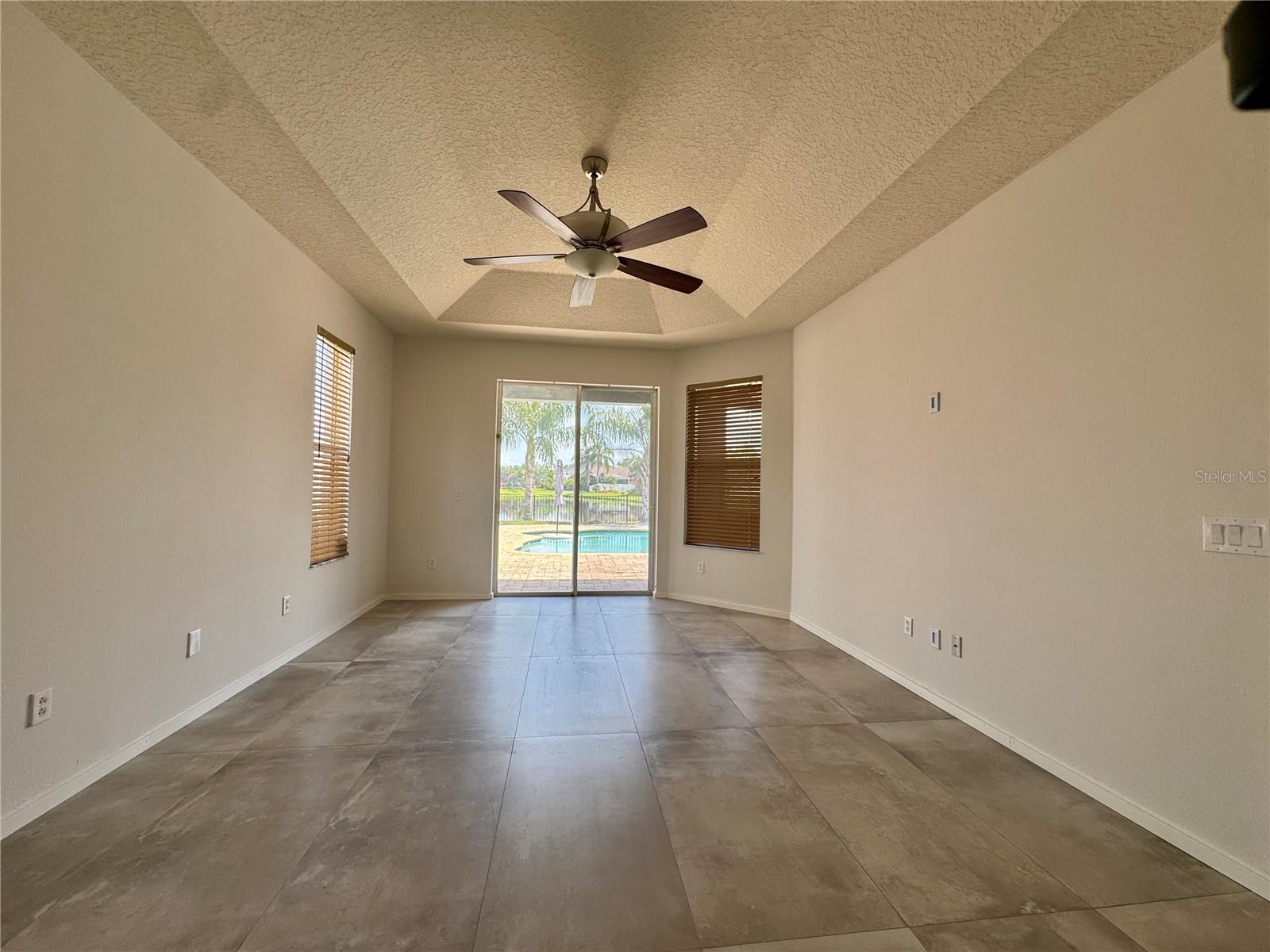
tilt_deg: +1.0
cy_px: 476
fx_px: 514
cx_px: 635
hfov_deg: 102.1
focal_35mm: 14
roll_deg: -1.1
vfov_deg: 85.7
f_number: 2.2
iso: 40
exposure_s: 1/179
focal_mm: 2.22
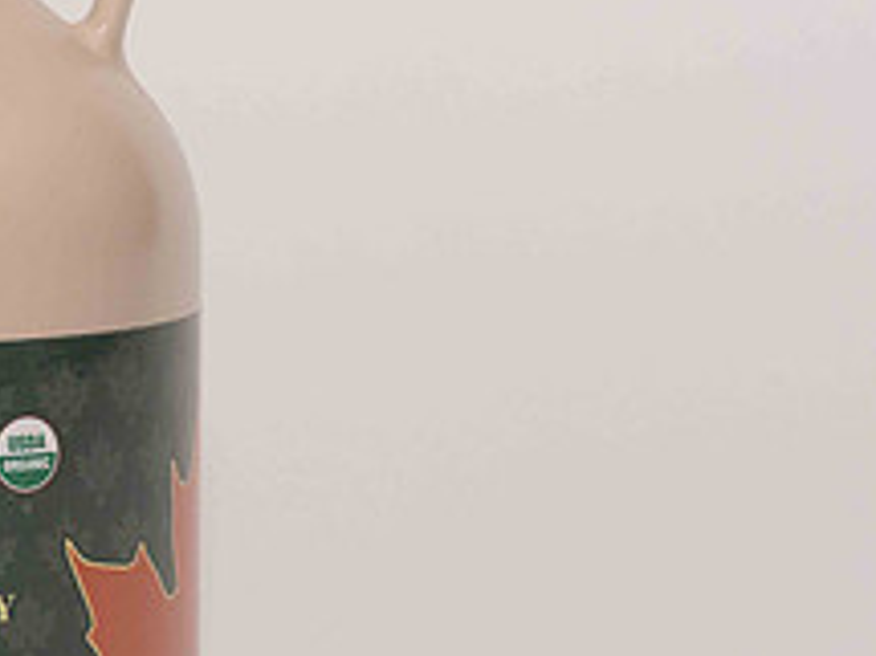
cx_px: -106
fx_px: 5767
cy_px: 328
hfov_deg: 8.6
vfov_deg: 6.5
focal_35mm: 228
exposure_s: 1/100
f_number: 13
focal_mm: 85
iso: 400
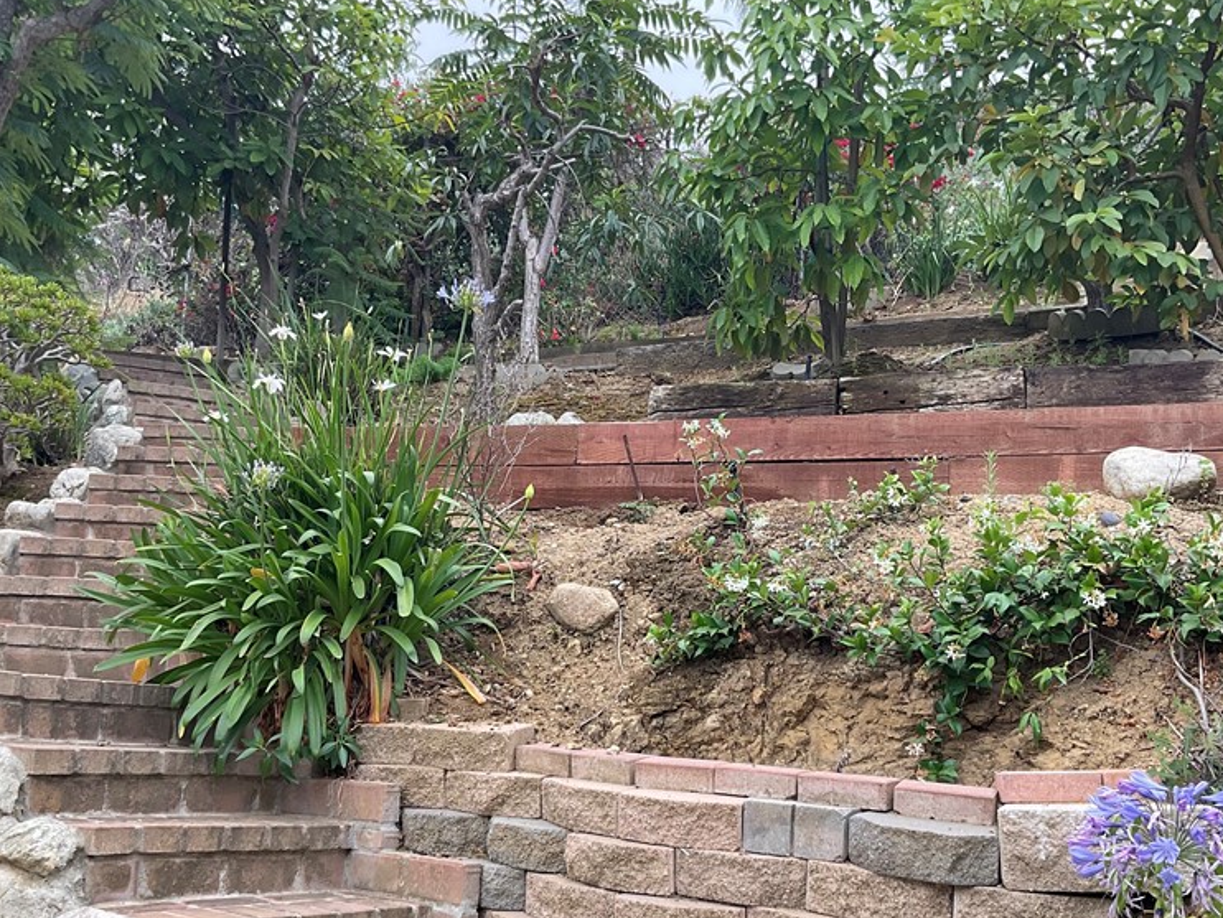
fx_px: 1414
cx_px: 646
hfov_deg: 46.8
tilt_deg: +7.8
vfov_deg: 35.8
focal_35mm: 40
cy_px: 554
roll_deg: -2.1
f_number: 1.8
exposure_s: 1/344
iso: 16
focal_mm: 3
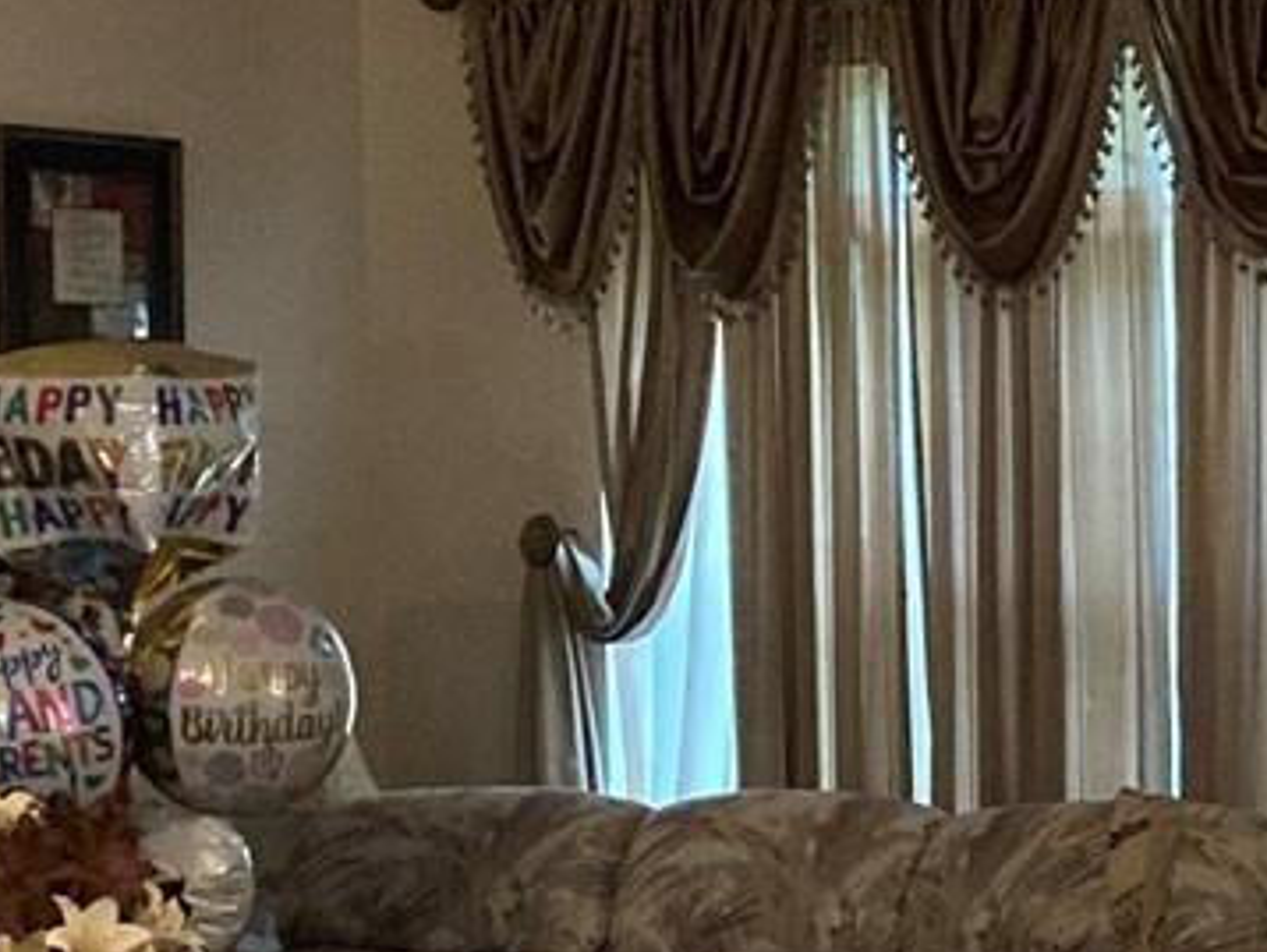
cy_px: 860
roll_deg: +0.1
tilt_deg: -3.9
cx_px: 1709
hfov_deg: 15.0
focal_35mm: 125
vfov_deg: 11.8
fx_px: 4578
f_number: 1.8
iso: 400
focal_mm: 3.99
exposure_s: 1/30
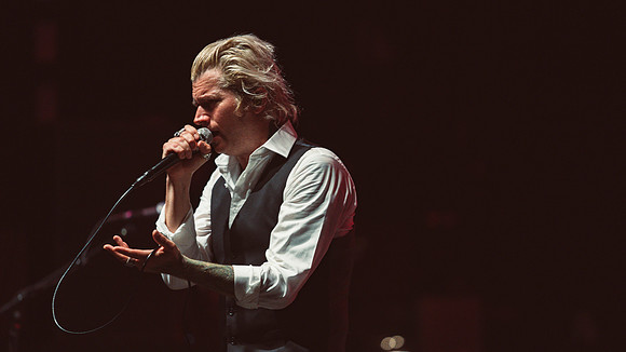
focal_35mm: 227
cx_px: 339
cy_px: 191
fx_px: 3766
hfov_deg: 9.5
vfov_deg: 5.3
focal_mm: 200
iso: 4000
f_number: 2.8
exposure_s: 1/200
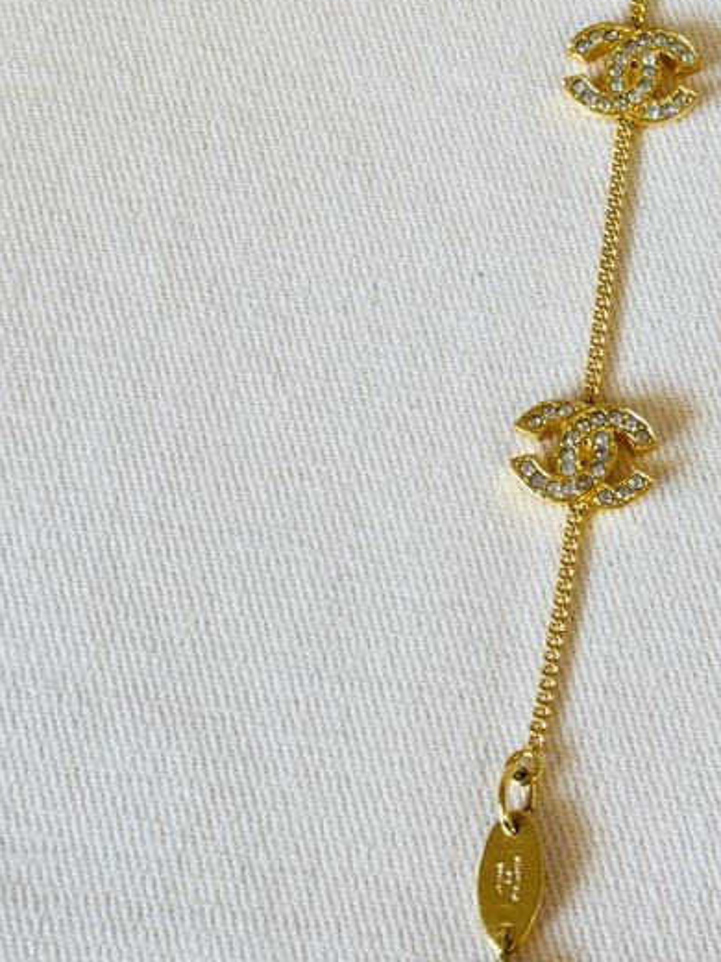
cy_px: 209
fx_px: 2583
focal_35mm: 93
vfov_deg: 20.9
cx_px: 608
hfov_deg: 15.8
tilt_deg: -66.5
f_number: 1.78
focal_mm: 6.76
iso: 64
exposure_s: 1/100
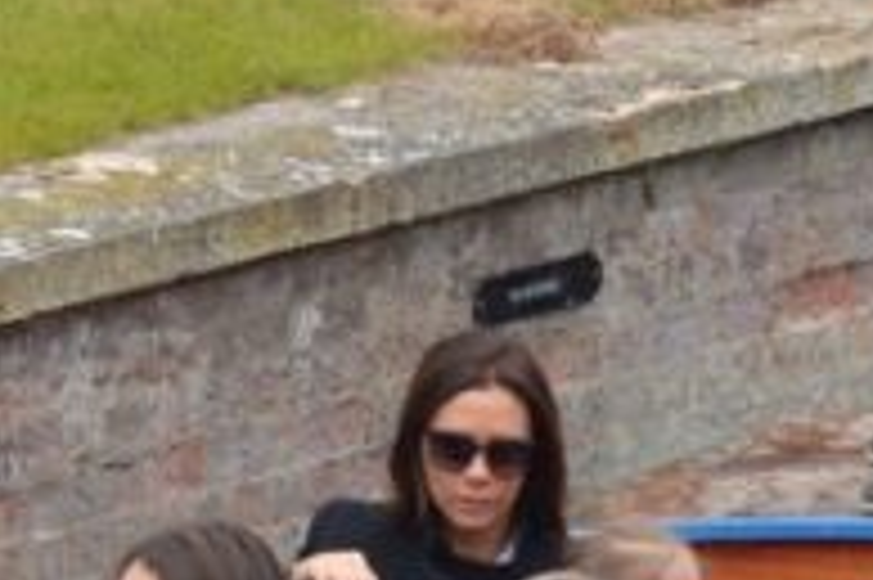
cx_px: 855
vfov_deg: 1.7
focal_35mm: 831
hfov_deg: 2.5
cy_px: 393
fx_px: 20125
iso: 320
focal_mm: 105
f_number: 5.6
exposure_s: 1/500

= = =

■ The problem
Each line from the top of the material through the line containing "focal_mm: 105" should be reproduced exactly; please drop any images.

■ Exercise answer
tilt_deg: +1.0
cy_px: 476
fx_px: 514
cx_px: 635
hfov_deg: 102.1
focal_35mm: 14
roll_deg: -1.1
vfov_deg: 85.7
f_number: 2.2
iso: 40
exposure_s: 1/179
focal_mm: 2.22
cx_px: -106
fx_px: 5767
cy_px: 328
hfov_deg: 8.6
vfov_deg: 6.5
focal_35mm: 228
exposure_s: 1/100
f_number: 13
focal_mm: 85
iso: 400
fx_px: 1414
cx_px: 646
hfov_deg: 46.8
tilt_deg: +7.8
vfov_deg: 35.8
focal_35mm: 40
cy_px: 554
roll_deg: -2.1
f_number: 1.8
exposure_s: 1/344
iso: 16
focal_mm: 3
cy_px: 860
roll_deg: +0.1
tilt_deg: -3.9
cx_px: 1709
hfov_deg: 15.0
focal_35mm: 125
vfov_deg: 11.8
fx_px: 4578
f_number: 1.8
iso: 400
focal_mm: 3.99
exposure_s: 1/30
focal_35mm: 227
cx_px: 339
cy_px: 191
fx_px: 3766
hfov_deg: 9.5
vfov_deg: 5.3
focal_mm: 200
iso: 4000
f_number: 2.8
exposure_s: 1/200
cy_px: 209
fx_px: 2583
focal_35mm: 93
vfov_deg: 20.9
cx_px: 608
hfov_deg: 15.8
tilt_deg: -66.5
f_number: 1.78
focal_mm: 6.76
iso: 64
exposure_s: 1/100
cx_px: 855
vfov_deg: 1.7
focal_35mm: 831
hfov_deg: 2.5
cy_px: 393
fx_px: 20125
iso: 320
focal_mm: 105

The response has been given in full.